By Dhirendra Tripathi
Investing.com – JD.com ADRs (NASDAQ:JD) fell 0.5% in Wednesday’s pre-market trading despite the company’s announcement it would to boost its share buyback plan by 50%.
China’s second largest online retailer is now willing to spend up to $3 billion on buying back its shares, boosting its ongoing $2 billion repurchase exercise. The buyback will go on till March 17, 2024.
In a separate release, the company said it has taken a five-year, $2 billion loan to fund its green projects and other corporate purposes.
JD's ADRs closed at $65.87 Tuesday, down 2.7%.
Shares of Chinese technology firms have tumbled over the last few months as investors, wary of increasing supervision by the country’s regulators, have dumped their holdings.

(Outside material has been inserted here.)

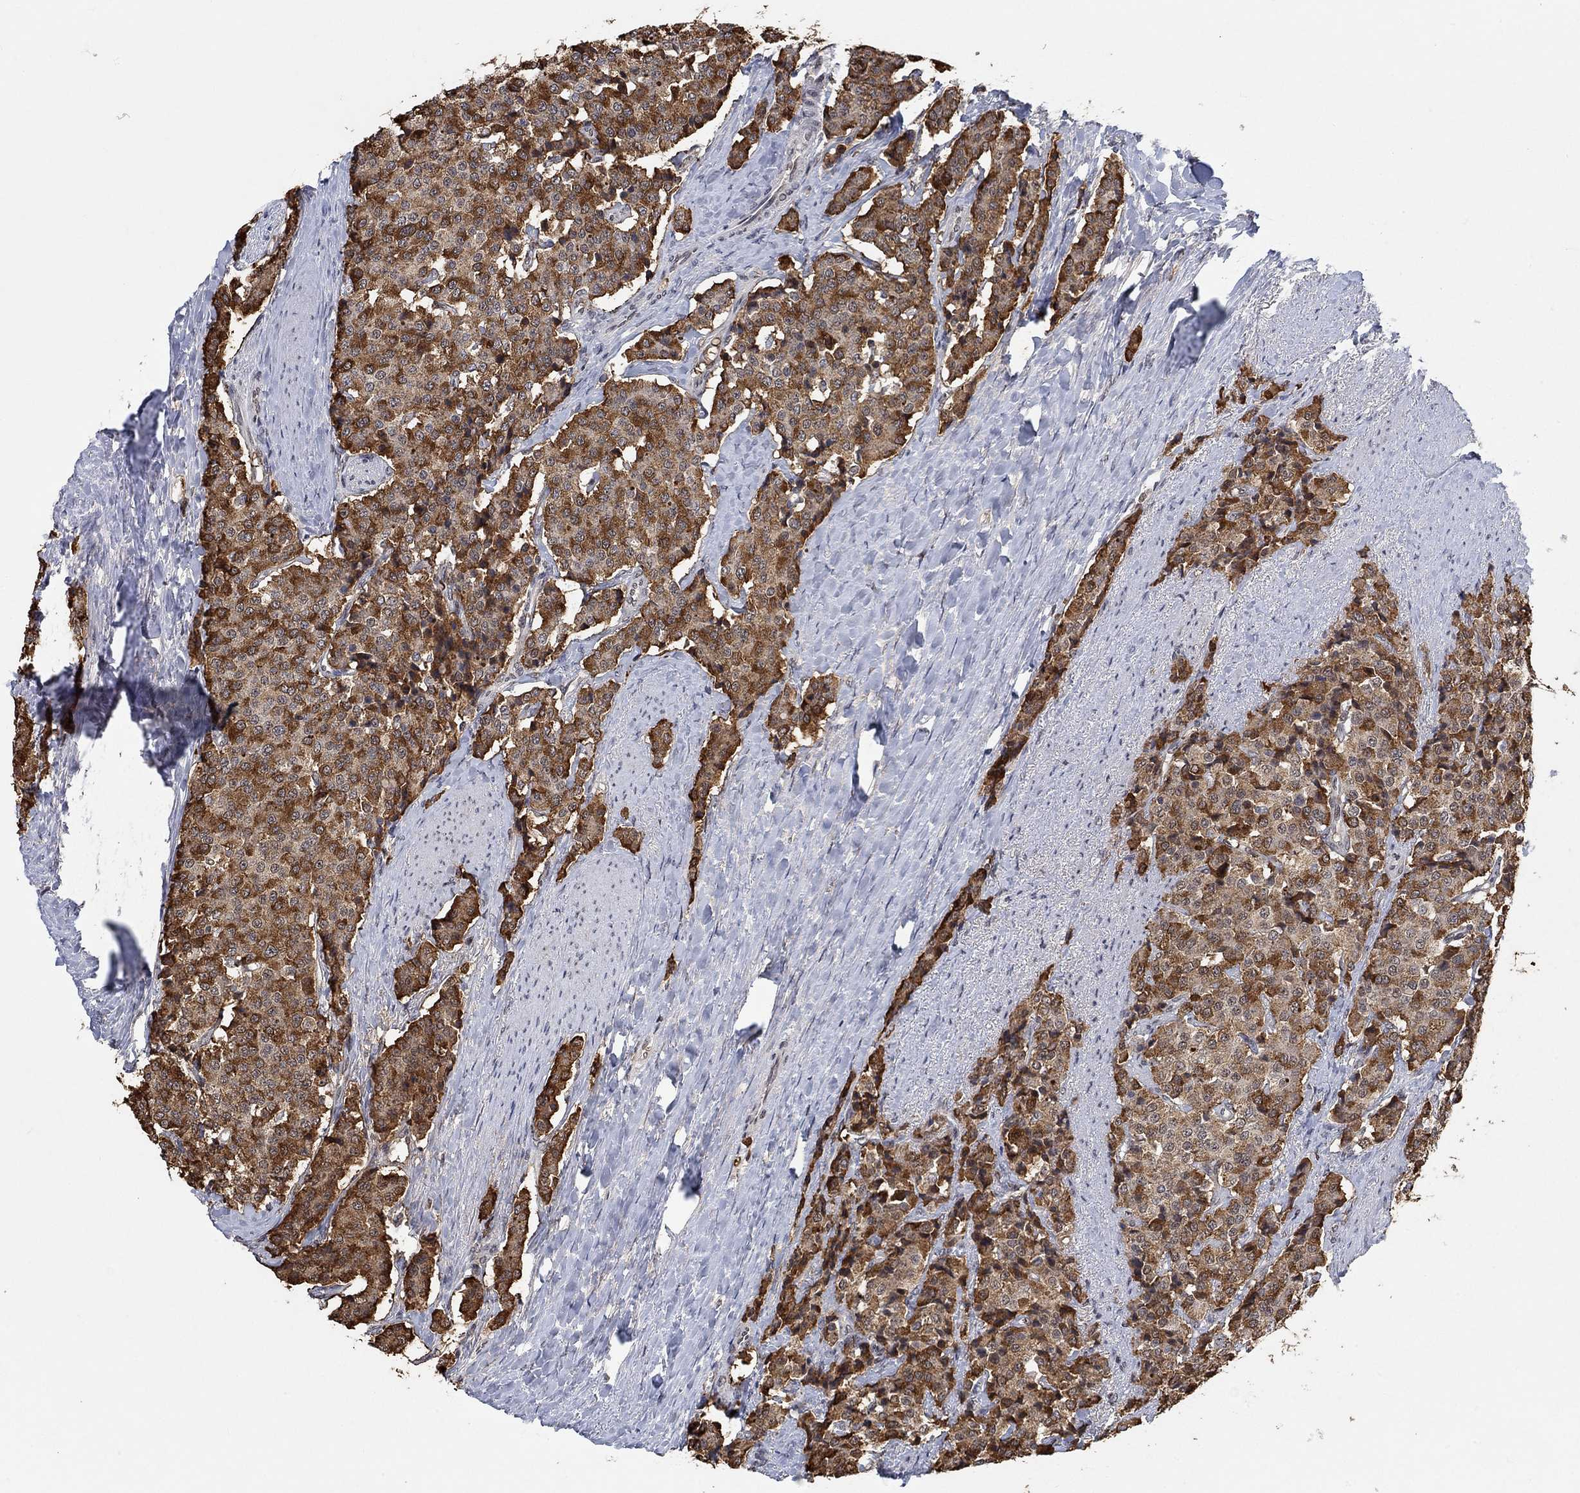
{"staining": {"intensity": "strong", "quantity": "25%-75%", "location": "cytoplasmic/membranous"}, "tissue": "carcinoid", "cell_type": "Tumor cells", "image_type": "cancer", "snomed": [{"axis": "morphology", "description": "Carcinoid, malignant, NOS"}, {"axis": "topography", "description": "Small intestine"}], "caption": "Immunohistochemical staining of human carcinoid (malignant) shows high levels of strong cytoplasmic/membranous protein expression in approximately 25%-75% of tumor cells. Using DAB (brown) and hematoxylin (blue) stains, captured at high magnification using brightfield microscopy.", "gene": "THAP8", "patient": {"sex": "female", "age": 58}}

Today's fall is in line with the recent weakness in Chinese technology shares. Tencent Holdings Ltd (HK:0700) stock closed 1.2% lower in Hong Kong today, while Alibaba (NYSE:BABA) fell 2.6%.
Last week’s move by Tencent Holdings (OTC:TCEHY) to cut its holding in JD.com and distribute its shares to its own equity holders have also kept the retailer’s shares under pressure.
Proposed rules in China that will bar foreign investment in certain sectors while also increasing scrutiny of firms seeking to sell shares overseas are also weighing on shares of its companies.